Kemasan Ramah Lingkungan Untuk Kosmetik Organik Inovatif
Apakah konsumen sensitif Anda menyadari dampak lingkungan dari produk kosmetik yang Anda gunakan? Apakah Anda ingin menggunakan kosmetik organik dan alami yang dianggap lebih aman, mengetahui bahwa limbah dari proses pembuatan hingga produk kecantikan umum dapat menyebabkan kerusakan lingkungan? Tetapi bagaimana jika kemasan yang terbuat dari produk bahan bakar fosil yang tidak akan terdegradasi mungkin berakhir di tempat pembuangan sampah? Para ilmuwan yang didukung oleh proyek BIOBEAUTY yang didanai Uni Eropa telah mengatasi dilema ini dan mengembangkan solusi bio-kemasan yang menawarkan kredensial lingkungan yang sama dengan produk itu sendiri. Para ilmuwan mengganti plastik yang tidak dapat terdegradasi dengan asam polilaktik (PLA), yang berasal dari sumber daya terbarukan seperti tepung maizena atau tebu. Mereka juga menambahkan nanoclay dan rosemary extract untuk meningkatkan sifat-sifat plastik PLA dan memperpanjang umur simpan kosmetik. "Sebagai ahli toksikologi, kita tahu bahwa bahkan bahan-bahan alami seperti rosemary dapat menjadi racun pada dosis yang tepat," kata Helinor Jane Johnston, PhD, profesor toksikologi di Heriot-Watt University, mitra proyek BIOBEAUTY. Dr Johnston menambahkan: "Di Heriot-Watt kami menguji toksisitas ekstrak rosemary dan berbagai jenis nanoclays untuk memilih kandidat dengan toksisitas paling sedikit untuk produk akhir untuk memastikan itu aman bagi konsumen. "Kami fokus pada penilaian potensi efek berbahaya pada kulit, tanggapan juga diselidiki di lokasi target seperti hati dan sistem kekebalan tubuh."

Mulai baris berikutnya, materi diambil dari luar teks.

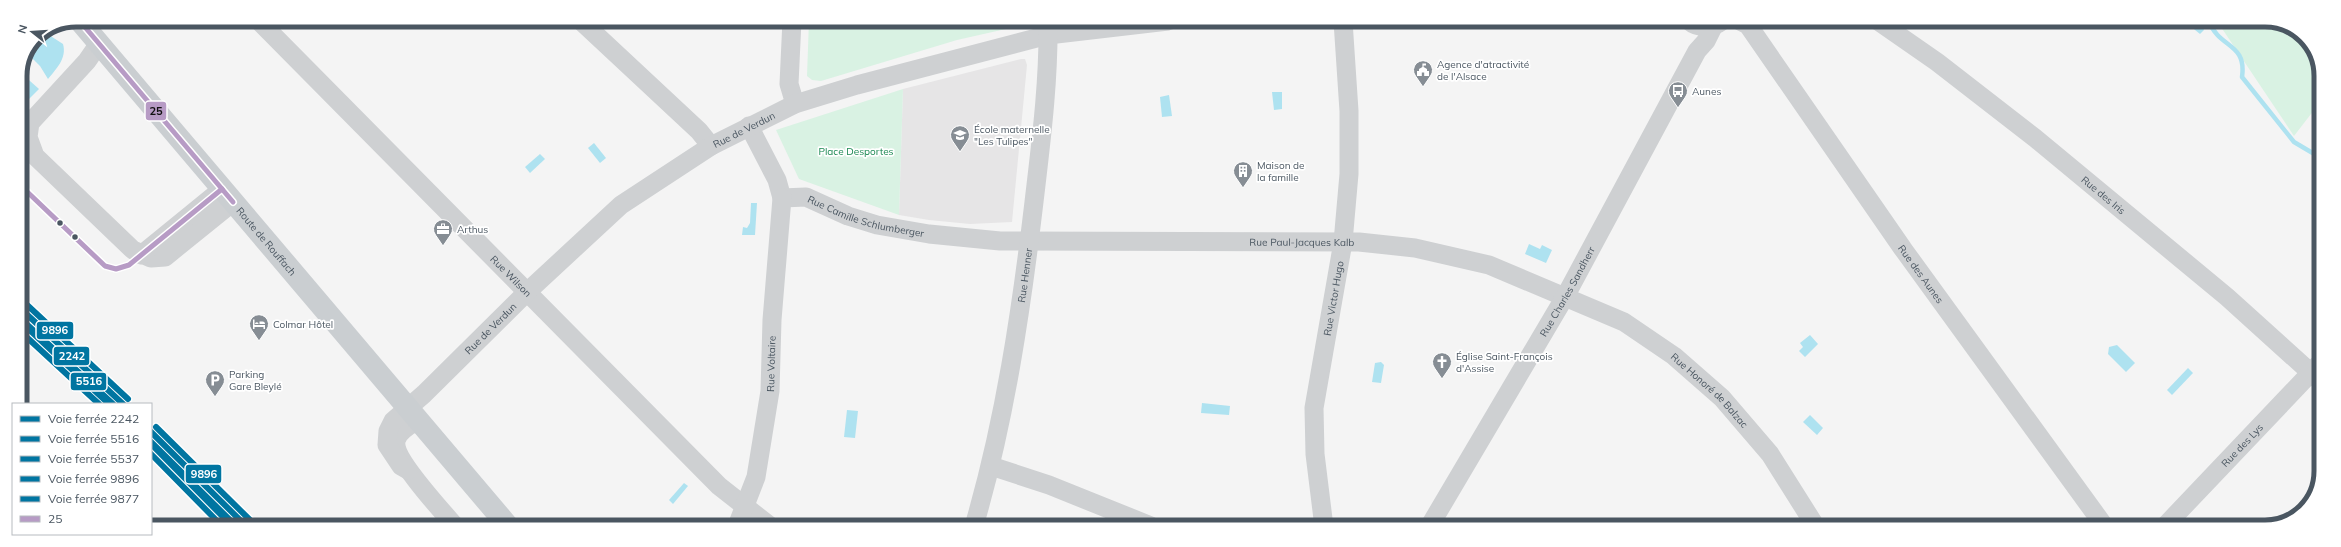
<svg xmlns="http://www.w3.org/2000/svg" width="2341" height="547" viewBox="0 0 2341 547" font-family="Mulish,sans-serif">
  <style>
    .education { fill: #e6e5e6 }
    .green { fill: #d9f2e3 }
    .water { fill: #aee2f0 }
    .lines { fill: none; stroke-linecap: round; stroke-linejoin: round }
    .stream { stroke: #aee2f0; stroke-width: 4.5 }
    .minor { stroke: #ced0d2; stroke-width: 19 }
    .major { stroke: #caced1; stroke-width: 22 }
    .rail { stroke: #c9cacc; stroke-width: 3 }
    .bus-1-casing { stroke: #fff; stroke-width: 8 }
    .bus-1 { stroke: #b79bc5; stroke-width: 5 }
    .rail-1-casing { stroke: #fff; stroke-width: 9 }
    .rail-2-casing { stroke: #fff; stroke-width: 9 }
    .rail-3-casing { stroke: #fff; stroke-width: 9 }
    .rail-4-casing { stroke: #fff; stroke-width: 9 }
    .rail-5-casing { stroke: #fff; stroke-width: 9 }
    .rail-1 { stroke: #0075a1; stroke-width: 6 }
    .rail-2 { stroke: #0075a1; stroke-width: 6 }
    .rail-3 { stroke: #0075a1; stroke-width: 6 }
    .rail-4 { stroke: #0075a1; stroke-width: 6 }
    .rail-5 { stroke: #0075a1; stroke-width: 6 }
    .bus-dot { fill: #4a5661; stroke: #fff; stroke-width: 1.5 }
    .labels { text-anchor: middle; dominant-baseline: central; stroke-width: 3.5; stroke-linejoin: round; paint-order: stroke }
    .poi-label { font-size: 10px; fill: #4a5661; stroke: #fff; text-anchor: start }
    .street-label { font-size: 10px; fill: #4a5661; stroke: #fff }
    .park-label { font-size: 10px; fill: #17864f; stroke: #fff }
    .rim { fill: none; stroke: #4a5661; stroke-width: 5 }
    .line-badge { stroke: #fff; stroke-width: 1.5 }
    .badge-label { font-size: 11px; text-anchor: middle; font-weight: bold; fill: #fff }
    .pale-badge-label { font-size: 11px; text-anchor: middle; font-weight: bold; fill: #111 }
  </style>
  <rect width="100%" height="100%" fill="#f4f4f4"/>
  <polygon class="education" points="1021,59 1025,59 1027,65 1012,222 970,224 929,220 899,215 903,89"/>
  <g class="green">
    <polygon points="809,20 1028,20 1028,24 957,40 821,81 812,80 807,76"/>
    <polygon points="2217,21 2276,21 2307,39 2321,72 2321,101 2294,136"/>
    <polygon points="903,89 899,215 799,179 776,130"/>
  </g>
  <g class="water">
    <polygon points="2184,21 2200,21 2204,30 2200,34"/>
    <path d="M49,35L63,44C67,58 57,68 48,79L40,66L29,55L35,41Z"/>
    <polygon points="21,73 39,89 29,99 20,102"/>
    <polygon points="1272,92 1282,92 1282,109 1274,110"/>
    <polygon points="1169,95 1172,116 1162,117 1160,97"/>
    <polygon points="594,143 606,158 600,163 588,148"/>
    <polygon points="540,154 545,159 530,173 525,167"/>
    <polygon points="751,203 757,203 755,235 742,235 743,227 747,228 750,223"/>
    <polygon points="1529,244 1540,249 1542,245 1552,250 1546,263 1525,254"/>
    <polygon points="1810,335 1818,344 1805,357 1799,351 1803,347 1800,343"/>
    <polygon points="2117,345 2135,363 2126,372 2108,354 2109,347"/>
    <polygon points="1381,362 1384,365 1381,383 1372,382 1375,363"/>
    <polygon points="2188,368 2193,373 2172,395 2167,390"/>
    <polygon points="1202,403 1230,406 1229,415 1201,413"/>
    <polygon points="847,410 858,411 855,438 844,437"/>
    <polygon points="1810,415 1823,428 1817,435 1803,422"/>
    <polygon points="684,483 688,486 673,504 669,500"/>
  </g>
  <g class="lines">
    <path class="stream" d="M2209,21C2219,49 2247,42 2242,77L2294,142L2321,158"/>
    <g class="minor">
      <path id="s1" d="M258,20L719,486L770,526"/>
      <polyline points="580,20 699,131 711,146"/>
      <polyline points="792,20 789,84 795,104"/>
      <path d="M1689,21C1698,29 1713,28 1722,21"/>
      <path id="s2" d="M1740,21L1748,25L1903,249L2105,527"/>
      <path id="s3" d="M1878,21L1937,62L2035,138L2227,297L2320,381"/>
      <polyline points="98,45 87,61 30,123 28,137 35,156 133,250 151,258 165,257 233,202"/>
      <path id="s4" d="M749,126L777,180L782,198L806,197L848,216L877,225L929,234L1000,241L1359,242L1415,248L1489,265L1624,322L1674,356L1722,398L1770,454L1816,527"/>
      <polyline points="141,255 222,189"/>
      <path d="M418,420C410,425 398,431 396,441C393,458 442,511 455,526"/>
      <polyline points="991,466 1049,485 1151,526"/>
      <path id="s5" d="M408,470L401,466L387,445L388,431L393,421L424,394L526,293L621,205L711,146L795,104L857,85L1048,35L1168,21"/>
      <path id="s6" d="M737,526L756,477L770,391L772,320L782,198"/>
      <path id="s7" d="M974,526C1005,420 1021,312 1034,202C1041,142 1049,81 1048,20"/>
      <path id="s8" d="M1324,527L1315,454L1314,408L1343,242L1349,174V111L1343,21"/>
      <path id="s9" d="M1429,527L1566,295L1697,51L1706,41L1713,27"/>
      <path id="s10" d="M2164,527L2319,364"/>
    </g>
    <path class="major" id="s11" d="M79,20L508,526"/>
    <polyline class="rail" points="200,480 250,526"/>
    <defs>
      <g id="bus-1">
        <polyline points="79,20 233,202"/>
        <polyline points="20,185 105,266 116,269 129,265 222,189"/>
      </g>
    </defs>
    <use href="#bus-1" class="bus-1-casing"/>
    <use href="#bus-1" class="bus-1"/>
    <defs>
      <g id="rail-1">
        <polyline points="20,308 123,404"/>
        <polyline points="151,432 246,526"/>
      </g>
      <g id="rail-2">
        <polyline points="20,318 113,404"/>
        <polyline points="151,442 236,526"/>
      </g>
      <g id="rail-3">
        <polyline points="20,321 109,404"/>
        <polyline points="151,444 232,526"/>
      </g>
      <g id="rail-4">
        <polyline points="25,303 128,399"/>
        <polyline points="156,427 251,521"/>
      </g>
      <g id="rail-5">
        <polyline points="20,331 99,404"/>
        <polyline points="151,454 222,526"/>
      </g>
    </defs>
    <use href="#rail-1" class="rail-1-casing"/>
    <use href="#rail-2" class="rail-2-casing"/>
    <use href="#rail-3" class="rail-3-casing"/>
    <use href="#rail-4" class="rail-4-casing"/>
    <use href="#rail-5" class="rail-5-casing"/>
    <use href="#rail-1" class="rail-1"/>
    <use href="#rail-2" class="rail-2"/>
    <use href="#rail-3" class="rail-3"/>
    <use href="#rail-4" class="rail-4"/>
    <use href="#rail-5" class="rail-5"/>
  </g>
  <defs>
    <symbol id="civic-pin" viewBox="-11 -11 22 30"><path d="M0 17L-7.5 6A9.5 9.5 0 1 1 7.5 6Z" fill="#868d94" stroke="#fff"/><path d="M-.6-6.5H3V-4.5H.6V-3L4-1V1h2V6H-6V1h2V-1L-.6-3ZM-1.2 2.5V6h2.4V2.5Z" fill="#fff"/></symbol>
    <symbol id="bus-pin" viewBox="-11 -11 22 30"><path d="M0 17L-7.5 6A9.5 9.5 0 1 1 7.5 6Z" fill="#868d94" stroke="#fff"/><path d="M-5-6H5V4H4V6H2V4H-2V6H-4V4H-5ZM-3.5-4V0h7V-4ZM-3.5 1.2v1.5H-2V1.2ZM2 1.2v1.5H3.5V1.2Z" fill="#fff"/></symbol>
    <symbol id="school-pin" viewBox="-11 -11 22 30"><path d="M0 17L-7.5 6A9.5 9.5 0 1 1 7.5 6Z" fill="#868d94" stroke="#fff"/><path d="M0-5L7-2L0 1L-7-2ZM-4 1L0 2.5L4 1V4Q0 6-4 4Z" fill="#fff"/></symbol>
    <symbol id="building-pin" viewBox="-11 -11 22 30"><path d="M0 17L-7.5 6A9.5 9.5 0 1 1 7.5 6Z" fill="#868d94" stroke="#fff"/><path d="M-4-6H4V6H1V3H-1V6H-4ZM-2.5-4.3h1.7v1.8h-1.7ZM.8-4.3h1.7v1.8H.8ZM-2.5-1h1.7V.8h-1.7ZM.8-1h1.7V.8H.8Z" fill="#fff"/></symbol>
    <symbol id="office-pin" viewBox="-11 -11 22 30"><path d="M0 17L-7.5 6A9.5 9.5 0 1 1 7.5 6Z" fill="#868d94" stroke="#fff"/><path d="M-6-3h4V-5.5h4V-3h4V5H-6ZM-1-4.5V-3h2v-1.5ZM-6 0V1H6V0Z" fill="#fff"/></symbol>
    <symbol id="hotel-pin" viewBox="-11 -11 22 30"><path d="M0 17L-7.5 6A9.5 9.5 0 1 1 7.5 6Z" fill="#868d94" stroke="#fff"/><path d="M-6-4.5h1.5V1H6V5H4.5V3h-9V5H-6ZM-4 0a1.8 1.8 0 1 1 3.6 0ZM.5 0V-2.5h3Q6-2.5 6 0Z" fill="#fff"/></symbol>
    <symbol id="church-pin" viewBox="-11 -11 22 30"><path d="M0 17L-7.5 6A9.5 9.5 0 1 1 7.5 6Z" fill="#868d94" stroke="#fff"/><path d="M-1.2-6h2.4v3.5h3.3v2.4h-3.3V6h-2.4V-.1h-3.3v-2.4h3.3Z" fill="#fff"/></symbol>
    <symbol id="parking-pin" viewBox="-11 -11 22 30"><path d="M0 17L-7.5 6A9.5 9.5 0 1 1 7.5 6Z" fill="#868d94" stroke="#fff"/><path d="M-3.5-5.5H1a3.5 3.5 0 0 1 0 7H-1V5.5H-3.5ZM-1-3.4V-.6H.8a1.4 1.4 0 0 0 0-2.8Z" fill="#fff"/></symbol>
  </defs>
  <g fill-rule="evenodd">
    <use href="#civic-pin" x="1412" y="59" width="22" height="30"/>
    <use href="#bus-pin" x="1667" y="80" width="22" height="30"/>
    <use href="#school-pin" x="949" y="124" width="22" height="30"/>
    <use href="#building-pin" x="1232" y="160" width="22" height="30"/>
    <use href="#office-pin" x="432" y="218" width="22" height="30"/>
    <use href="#hotel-pin" x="248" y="313" width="22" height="30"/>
    <use href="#church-pin" x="1431" y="351" width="22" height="30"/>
    <use href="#parking-pin" x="204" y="369" width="22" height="30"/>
  </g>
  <g class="bus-dot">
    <circle cx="60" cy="223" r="3.5"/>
    <circle cx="75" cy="237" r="3.5"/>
  </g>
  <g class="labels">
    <g class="poi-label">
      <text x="1437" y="64">Agence d'atractivité<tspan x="1437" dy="12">de l'Alsace</tspan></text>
      <text x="1692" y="91">Aunes</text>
      <text x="974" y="129">École maternelle<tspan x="974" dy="12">"Les Tulipes"</tspan></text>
      <text x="1257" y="165">Maison de<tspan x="1257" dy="12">la famille</tspan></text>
      <text x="457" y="229">Arthus</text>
      <text x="273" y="324">Colmar Hôtel</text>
      <text x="1456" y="356">Église Saint-François<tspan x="1456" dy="12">d'Assise</tspan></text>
      <text x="229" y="374">Parking<tspan x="229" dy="12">Gare Bleylé</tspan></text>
    </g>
    <g class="street-label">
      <text stroke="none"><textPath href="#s5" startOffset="517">Rue de Verdun</textPath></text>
      <text stroke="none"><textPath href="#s3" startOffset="285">Rue des Iris</textPath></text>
      <text stroke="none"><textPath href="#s4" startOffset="167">Rue Camille Schlumberger</textPath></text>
      <text stroke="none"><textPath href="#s11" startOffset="290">Route de Rouffach</textPath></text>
      <text stroke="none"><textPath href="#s4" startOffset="606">Rue Paul-Jacques Kalb</textPath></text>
      <text stroke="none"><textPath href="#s2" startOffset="312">Rue des Aunes</textPath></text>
      <text stroke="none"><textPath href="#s7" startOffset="256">Rue Henner</textPath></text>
      <text stroke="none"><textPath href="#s1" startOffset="360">Rue Wilson</textPath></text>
      <text stroke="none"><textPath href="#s9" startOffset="273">Rue Charles Sandherr</textPath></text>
      <text stroke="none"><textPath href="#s8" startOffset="231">Rue Victor Hugo</textPath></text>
      <text stroke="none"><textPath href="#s5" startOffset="193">Rue de Verdun</textPath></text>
      <text stroke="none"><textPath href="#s6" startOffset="167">Rue Voltaire</textPath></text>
      <text stroke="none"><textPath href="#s4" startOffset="1052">Rue Honoré de Balzac</textPath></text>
      <text stroke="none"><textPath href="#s10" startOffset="113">Rue des Lys</textPath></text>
    </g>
    <g class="park-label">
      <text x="856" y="151">Place Desportes</text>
    </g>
  </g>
  <path d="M0 0H2341V547H0ZM76 27H2265A49 49 0 0 1 2314 76V471A49 49 0 0 1 2265 520H76A49 49 0 0 1 27 471V76A49 49 0 0 1 76 27Z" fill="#fff" fill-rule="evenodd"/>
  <path class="rim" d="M76 27H2265A49 49 0 0 1 2314 76V471A49 49 0 0 1 2265 520H76A49 49 0 0 1 27 471V76A49 49 0 0 1 76 27Z"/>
  <g class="line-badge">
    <rect x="145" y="101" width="22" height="20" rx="4" fill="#b79bc5"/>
    <rect x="36" y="321" width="38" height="19" rx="4" fill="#0075a1"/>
    <rect x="53" y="346" width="37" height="20" rx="4" fill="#0075a1"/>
    <rect x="70" y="372" width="37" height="19" rx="4" fill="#0075a1"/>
    <rect x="185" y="464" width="37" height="20" rx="4" fill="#0075a1"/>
  </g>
  <g class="badge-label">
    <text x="55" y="334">9896</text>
    <text x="72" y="360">2242</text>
    <text x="89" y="385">5516</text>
    <text x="204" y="478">9896</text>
  </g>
  <g class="pale-badge-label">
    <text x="156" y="115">25</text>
  </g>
  <rect x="12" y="403" width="140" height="132" fill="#ffffff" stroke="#b7bbc0"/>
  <rect x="20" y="416" width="20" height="6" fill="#0075a1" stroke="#b7bbc0"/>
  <text x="48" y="423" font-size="12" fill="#4a5661">Voie ferrée 2242</text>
  <rect x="20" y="436" width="20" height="6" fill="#0075a1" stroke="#b7bbc0"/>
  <text x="48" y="443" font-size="12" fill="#4a5661">Voie ferrée 5516</text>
  <rect x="20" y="456" width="20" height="6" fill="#0075a1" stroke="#b7bbc0"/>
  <text x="48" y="463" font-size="12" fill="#4a5661">Voie ferrée 5537</text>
  <rect x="20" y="476" width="20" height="6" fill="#0075a1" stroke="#b7bbc0"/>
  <text x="48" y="483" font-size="12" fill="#4a5661">Voie ferrée 9896</text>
  <rect x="20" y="496" width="20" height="6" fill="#0075a1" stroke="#b7bbc0"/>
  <text x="48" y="503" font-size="12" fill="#4a5661">Voie ferrée 9877</text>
  <rect x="20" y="516" width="20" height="6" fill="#b79bc5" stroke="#b7bbc0"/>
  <text x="48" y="523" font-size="12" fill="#4a5661">25</text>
  <g transform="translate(32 32) rotate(287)" stroke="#ffffff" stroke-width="3" paint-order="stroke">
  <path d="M0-3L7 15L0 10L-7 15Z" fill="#4a5661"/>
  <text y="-6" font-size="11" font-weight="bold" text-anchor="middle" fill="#4a5661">N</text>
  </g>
</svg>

Dr. Johnston menekankan bahwa pengembang produk alami dan organik "membutuhkan kemasan yang sesuai dengan filosofi dan kebutuhan konsumen mereka, kemasan yang lebih hijau yang mengurangi limbah." Dia melanjutkan: "Kami menciptakan cara yang lebih baik untuk menguji produk secara etis. Sebagai bagian dari proyek ini, kami menggunakan kulit buatan untuk melakukan penilaian yang lebih komprehensif tentang bagaimana kemasan bereaksi terhadap kulit." Karena bahan-bahan alami yang digunakan dalam produk organik bebas dari pestisida beracun dan pupuk, jejak lingkungan mereka kurang berbahaya daripada tradisional. Namun, terus menggunakan kemasan non-biodegradable dalam industri kosmetik adalah penyebab kekhawatiran, karena mengurangi limbah sangat penting untuk mencapai lingkungan yang lebih hijau dan lebih aman. Untuk mengatasi masalah seperti pembuangan limbah plastik (Directive 94/62/EC) dan menipisnya sumber daya yang tidak terbarukan, kemasan biodegradable untuk kosmetik alami dan organik dengan keunggulan pasar dikembangkan.
Ini adalah peluang besar bagi industri untuk mendapatkan keunggulan kompetitif - lebih dari 70 persen konsumen bersedia membayar lebih untuk kemasan yang lebih hijau, menurut hasil survei terbaru.